##### VORGEGEBENER TEXT #####

Historische Gärten, trutzige Türme

Eines der größten kulturellen Ereignisse Deutschlands steht unter dem Motto „Rasen, Rosen und Rabatten - Historische Gärten und Parks“ am 10. September an. Dabei lassen sich auch in Hohenlohe herausragende Kulturdenkmäler besichtigen, die sonst meist nicht für die Öffentlichkeit zugänglich sind

Von Philipp Schlittenhardt

Historische Gärten, trutzige Türme
Farbenpracht: Am Sonntag gibt es ab 15 Uhr eine Führung durch den barocken Garten des Öhringer Weygangmuseums. (Foto: Philipp Schlittenhardt)
Es öffnen am Sonntag nicht nur Parks und Gärten ihre Pforten. So dürfen beispielsweise Neugierige in Dörzbach einen Blick ins Renaissanceschloss Laibach werfen, das sonst das ganze Jahr verschlossen bleibt.

Das Schloss Eyb samt Garten lässt sich dagegen während einer Führung mit Arnulf Freiherr von Eyb erkunden, der selbst in dem ehemaligen Wasserschloss residiert.

Für Kirchenkunstliebhaber dürfte sich ein Besuch der Wallfahrtskapelle St. Wendel am Stein lohnen. Mit der Jakobuskirche und der Dreifaltigkeitskirche sowie der Pfarrkirche zur Heiligen Dreifaltigkeit sind zudem zwei evangelische und ein katholisches Gotteshaus zu besichtigen.

 Auch für technisch Interessierte lohnt sich ein Ausflug nach Dörzbach: im Bahnbetriebswerk Jagsttalbahn lässt sich die Eisenbahntechnik an der Wende zum 20. Jahrhundert kennenlernen, während Besucher der historischen Ölmühle in die Feinheiten der handwerklichen Ölgewinnung eingeweiht werden. Die 200 Grabsteine des jüdischen Friedhofs schließlich zeugen von der einstigen jüdischen Gemeinde im Dörzbacher Teilort Hohenbach.

Historische Gärten, trutzige Türme
Erstmals sind die beiden Waldenburger Türme beim Tag des offenen Denkmals zu besichtigen. Vom hohen Lachners-turm aus hat man einen herrlichen Blick auf die Ebene und den kleineren Nachtwächterturm. (Fotos: Tscherwitschke)

##### BEREITGESTELLTE DATEN #####

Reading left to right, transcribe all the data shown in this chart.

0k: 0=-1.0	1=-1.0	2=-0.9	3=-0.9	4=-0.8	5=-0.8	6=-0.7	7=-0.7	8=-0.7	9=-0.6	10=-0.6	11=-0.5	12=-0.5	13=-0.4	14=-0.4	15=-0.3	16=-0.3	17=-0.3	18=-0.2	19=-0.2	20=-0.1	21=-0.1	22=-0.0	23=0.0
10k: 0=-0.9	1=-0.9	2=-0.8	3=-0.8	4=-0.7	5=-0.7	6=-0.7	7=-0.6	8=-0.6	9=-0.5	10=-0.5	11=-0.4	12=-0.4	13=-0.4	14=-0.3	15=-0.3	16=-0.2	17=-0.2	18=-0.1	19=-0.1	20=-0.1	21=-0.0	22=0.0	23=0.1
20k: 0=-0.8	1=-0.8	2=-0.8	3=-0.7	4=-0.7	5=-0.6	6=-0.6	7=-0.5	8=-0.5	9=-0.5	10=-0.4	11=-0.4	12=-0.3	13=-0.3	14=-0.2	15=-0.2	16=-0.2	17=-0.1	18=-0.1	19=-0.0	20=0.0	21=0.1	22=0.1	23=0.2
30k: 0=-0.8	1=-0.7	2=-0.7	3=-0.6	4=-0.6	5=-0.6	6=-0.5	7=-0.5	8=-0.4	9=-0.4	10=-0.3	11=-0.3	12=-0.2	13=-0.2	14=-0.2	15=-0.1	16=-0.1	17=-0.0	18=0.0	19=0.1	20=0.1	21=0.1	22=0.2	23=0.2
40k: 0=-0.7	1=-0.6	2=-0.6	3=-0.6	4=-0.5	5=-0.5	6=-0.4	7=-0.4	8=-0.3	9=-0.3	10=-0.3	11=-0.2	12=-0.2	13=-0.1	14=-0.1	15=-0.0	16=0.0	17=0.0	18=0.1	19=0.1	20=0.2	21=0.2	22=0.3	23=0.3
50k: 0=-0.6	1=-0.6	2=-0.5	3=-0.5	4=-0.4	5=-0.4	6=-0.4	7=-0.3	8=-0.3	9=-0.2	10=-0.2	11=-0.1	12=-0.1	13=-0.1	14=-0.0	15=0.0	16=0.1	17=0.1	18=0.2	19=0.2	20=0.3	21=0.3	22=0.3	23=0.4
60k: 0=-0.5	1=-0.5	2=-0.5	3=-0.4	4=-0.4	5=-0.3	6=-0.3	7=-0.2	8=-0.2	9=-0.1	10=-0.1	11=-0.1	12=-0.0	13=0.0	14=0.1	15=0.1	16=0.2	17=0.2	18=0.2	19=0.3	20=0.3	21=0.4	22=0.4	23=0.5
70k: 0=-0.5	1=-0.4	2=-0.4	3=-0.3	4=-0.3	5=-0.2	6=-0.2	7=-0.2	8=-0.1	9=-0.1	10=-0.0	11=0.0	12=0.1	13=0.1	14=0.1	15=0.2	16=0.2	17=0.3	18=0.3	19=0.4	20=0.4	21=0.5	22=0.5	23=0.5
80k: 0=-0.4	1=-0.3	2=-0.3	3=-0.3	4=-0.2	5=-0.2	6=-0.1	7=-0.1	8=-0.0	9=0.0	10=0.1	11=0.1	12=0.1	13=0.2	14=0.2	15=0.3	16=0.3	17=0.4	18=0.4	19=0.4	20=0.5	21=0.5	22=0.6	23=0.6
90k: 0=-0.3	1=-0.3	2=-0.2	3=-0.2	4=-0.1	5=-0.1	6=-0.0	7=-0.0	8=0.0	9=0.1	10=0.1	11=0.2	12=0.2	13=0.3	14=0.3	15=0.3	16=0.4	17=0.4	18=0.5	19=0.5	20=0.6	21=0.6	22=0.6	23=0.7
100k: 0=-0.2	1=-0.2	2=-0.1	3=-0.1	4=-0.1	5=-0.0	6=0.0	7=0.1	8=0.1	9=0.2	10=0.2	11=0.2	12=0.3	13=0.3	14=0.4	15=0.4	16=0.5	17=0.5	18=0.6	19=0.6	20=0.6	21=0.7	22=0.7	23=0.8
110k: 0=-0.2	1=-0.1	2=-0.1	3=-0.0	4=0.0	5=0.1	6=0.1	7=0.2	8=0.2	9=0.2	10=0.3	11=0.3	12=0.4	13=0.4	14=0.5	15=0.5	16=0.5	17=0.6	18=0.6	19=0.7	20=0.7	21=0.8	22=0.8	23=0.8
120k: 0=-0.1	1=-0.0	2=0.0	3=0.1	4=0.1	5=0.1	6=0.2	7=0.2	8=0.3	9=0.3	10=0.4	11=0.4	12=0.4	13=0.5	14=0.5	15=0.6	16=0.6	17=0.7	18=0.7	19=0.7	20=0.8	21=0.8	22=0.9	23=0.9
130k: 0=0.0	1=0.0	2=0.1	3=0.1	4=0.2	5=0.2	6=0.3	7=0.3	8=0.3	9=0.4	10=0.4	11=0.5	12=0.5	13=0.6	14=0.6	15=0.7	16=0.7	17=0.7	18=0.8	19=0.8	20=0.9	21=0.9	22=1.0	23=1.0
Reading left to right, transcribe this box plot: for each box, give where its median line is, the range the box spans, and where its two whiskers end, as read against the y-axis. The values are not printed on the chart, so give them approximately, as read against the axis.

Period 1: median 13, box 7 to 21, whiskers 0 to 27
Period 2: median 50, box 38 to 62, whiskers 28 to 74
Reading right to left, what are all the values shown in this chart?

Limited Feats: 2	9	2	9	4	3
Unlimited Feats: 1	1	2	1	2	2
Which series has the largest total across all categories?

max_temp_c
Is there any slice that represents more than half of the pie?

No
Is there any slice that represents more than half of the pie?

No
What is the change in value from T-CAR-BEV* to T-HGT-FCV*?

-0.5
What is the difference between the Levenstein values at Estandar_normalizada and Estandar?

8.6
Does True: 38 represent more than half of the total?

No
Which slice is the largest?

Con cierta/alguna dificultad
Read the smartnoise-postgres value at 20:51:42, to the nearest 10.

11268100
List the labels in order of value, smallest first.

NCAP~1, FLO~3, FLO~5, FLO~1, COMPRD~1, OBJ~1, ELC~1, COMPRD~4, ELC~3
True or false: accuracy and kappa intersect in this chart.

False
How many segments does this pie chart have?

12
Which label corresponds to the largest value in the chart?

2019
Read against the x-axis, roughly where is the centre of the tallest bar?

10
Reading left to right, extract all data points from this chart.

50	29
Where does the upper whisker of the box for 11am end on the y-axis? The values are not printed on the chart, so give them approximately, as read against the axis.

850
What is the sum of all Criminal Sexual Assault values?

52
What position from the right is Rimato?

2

#####

▸ **AUFGABE 1**
Übernehmen Sie aus dem Artikel zum Tag des offenen Denkmals den Abschnitt von „Eines der größten“ bis „Jahr verschlossen bleibt.“ wortgetreu.
▸ **AUFGABE 2**
Führen Sie den Artikel zum Tag des offenen Denkmals im Anschluss an seinen letzten Satz weiter.
Die Einträge werden zur Bearbeitung nicht benötigt.

▸ **ANTWORTFELD 1**
Eines der größten kulturellen Ereignisse Deutschlands steht unter dem Motto „Rasen, Rosen und Rabatten - Historische Gärten und Parks“ am 10. September an. Dabei lassen sich auch in Hohenlohe herausragende Kulturdenkmäler besichtigen, die sonst meist nicht für die Öffentlichkeit zugänglich sind

Von Philipp Schlittenhardt

Historische Gärten, trutzige Türme
Farbenpracht: Am Sonntag gibt es ab 15 Uhr eine Führung durch den barocken Garten des Öhringer Weygangmuseums. (Foto: Philipp Schlittenhardt)
Es öffnen am Sonntag nicht nur Parks und Gärten ihre Pforten. So dürfen beispielsweise Neugierige in Dörzbach einen Blick ins Renaissanceschloss Laibach werfen, das sonst das ganze Jahr verschlossen bleibt.

▸ **ANTWORTFELD 2**
Unter dem Dach des Wahrzeichens von Forchtenberg, dem Würzburger Tor, informiert eine Gedenkstätte über die Widerstandsbewegung „Weiße Rose“. Von dort aus startet auch eine Führung, die an dem Hans- und Sophie-Scholl- Rosenpfad entlangführt.

Der Geburtsort der Geschwister widmet seinen berühmten Kindern auch im mittelalterlichen Kern-Haus eine Ausstellung. Dieses beherbergt außerdem Zeugnisse der Stadtgeschichte und Arbeiten der Künstlerfamilie Kern. Das Heimatmuseum in der Ernsbacher Prachthofscheuer beschäftigt sich mit Weinanbau, Landwirtschaft und Handwerk.

Militärisch wird es in Krautheim: dort gewährt das Burgmuseum einen Einblick in die mittelalterliche Verteidigungsstellung. Modell und Schautafeln zeigen die Entwicklung der Stauferburg Krautheim mit der spätgotischen Burgkapelle.

Waldenburg nimmt zum ersten Mal am Tag des Denkmals teil: der Balkon Hohenlohes lockt mit Nachtwächterturm und Lachners-turm, von dem aus sich dem Besucher in 33 Meter Höhe ein Rundblick vom Odenwald bis zur Frankenhöhe bietet.

Wer sich für den Alltag einer bürgerlichen Familie im 19. Jahrhundert interessiert, ist in Öhringen richtig: die Innenräume eines Bürgerhauses in Originalausstattung lassen sich im Weygang-Museum besichtigen, in dem sich zudem eine historische Zinngießerei befindet. Um 15 Uhr gibt es eine Führung durch den barocken Garten. Handwerklich wird es auch in der Messerschleiferei. Das eingeschossige Massiv- und Fachwerkgebäude von 1906 liefert Einblicke in die traditionelle Arbeit des Messerschmieds. Im Pflaumerhaus lässt sich Manfred Pany beim Schmieden historischer Blankwaffen über die Schulter blicken. Bis ins kleinste Detail hat er Originale aus Antike, Mittelalter und Renaissance studiert und sich Fertigkeiten zu ihrer Rekonstruktion angeeignet.